(Stored data entries)
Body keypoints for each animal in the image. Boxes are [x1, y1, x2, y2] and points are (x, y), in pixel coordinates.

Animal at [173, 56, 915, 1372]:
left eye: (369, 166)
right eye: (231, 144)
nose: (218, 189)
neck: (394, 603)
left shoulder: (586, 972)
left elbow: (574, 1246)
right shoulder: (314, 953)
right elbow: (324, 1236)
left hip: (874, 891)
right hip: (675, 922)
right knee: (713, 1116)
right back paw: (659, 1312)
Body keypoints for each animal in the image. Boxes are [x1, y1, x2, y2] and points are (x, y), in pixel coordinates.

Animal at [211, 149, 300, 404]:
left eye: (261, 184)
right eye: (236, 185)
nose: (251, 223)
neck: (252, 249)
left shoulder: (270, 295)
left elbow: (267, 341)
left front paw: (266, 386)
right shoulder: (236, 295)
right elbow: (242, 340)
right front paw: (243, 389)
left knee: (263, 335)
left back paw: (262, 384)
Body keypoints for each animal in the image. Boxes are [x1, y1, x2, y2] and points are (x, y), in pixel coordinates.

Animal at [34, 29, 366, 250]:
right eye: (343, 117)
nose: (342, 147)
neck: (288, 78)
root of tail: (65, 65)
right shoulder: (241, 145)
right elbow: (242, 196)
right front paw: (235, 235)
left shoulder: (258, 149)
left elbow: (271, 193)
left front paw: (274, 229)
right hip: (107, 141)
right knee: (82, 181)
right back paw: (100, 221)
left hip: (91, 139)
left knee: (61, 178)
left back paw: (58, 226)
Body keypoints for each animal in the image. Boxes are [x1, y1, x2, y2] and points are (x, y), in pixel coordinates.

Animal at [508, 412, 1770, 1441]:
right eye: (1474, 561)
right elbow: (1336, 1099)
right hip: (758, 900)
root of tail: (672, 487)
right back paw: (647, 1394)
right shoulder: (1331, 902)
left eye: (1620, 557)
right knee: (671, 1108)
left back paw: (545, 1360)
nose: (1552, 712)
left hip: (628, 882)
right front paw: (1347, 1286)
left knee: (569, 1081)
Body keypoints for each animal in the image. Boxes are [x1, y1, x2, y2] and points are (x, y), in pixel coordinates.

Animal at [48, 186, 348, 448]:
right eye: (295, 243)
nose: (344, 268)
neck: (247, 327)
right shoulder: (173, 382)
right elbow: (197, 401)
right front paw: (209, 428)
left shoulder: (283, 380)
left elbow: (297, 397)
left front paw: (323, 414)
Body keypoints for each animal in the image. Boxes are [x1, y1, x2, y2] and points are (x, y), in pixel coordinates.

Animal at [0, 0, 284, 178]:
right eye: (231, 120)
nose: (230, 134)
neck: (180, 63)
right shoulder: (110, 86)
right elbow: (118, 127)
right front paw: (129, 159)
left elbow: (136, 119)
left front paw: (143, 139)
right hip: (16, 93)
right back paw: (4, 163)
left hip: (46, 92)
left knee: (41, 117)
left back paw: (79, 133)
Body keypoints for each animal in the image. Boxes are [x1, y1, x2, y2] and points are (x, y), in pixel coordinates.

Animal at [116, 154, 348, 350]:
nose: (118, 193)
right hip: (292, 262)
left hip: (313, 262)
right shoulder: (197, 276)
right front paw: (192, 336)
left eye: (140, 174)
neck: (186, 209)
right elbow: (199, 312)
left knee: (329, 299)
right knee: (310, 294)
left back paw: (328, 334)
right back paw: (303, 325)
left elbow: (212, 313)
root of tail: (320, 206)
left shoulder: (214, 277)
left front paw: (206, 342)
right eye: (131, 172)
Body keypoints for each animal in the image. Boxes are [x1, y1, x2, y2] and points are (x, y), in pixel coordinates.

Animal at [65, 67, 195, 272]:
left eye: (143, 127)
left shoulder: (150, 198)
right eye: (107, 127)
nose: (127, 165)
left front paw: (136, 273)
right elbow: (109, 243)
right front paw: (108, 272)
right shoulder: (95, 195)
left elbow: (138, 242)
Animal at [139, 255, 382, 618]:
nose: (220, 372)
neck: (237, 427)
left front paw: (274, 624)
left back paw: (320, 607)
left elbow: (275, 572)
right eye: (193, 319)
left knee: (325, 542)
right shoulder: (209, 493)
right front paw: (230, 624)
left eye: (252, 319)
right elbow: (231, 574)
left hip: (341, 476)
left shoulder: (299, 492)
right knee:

**DIRECTIONS**
When the string "back" appears in a line of the records above, that line is to be copied.

**SOLUTION TO THE EXERCISE**
right back paw: (659, 1312)
left back paw: (262, 384)
right back paw: (100, 221)
left back paw: (58, 226)
right back paw: (647, 1394)
left back paw: (545, 1360)
right back paw: (4, 163)
left back paw: (79, 133)
left back paw: (328, 334)
right back paw: (303, 325)
left back paw: (320, 607)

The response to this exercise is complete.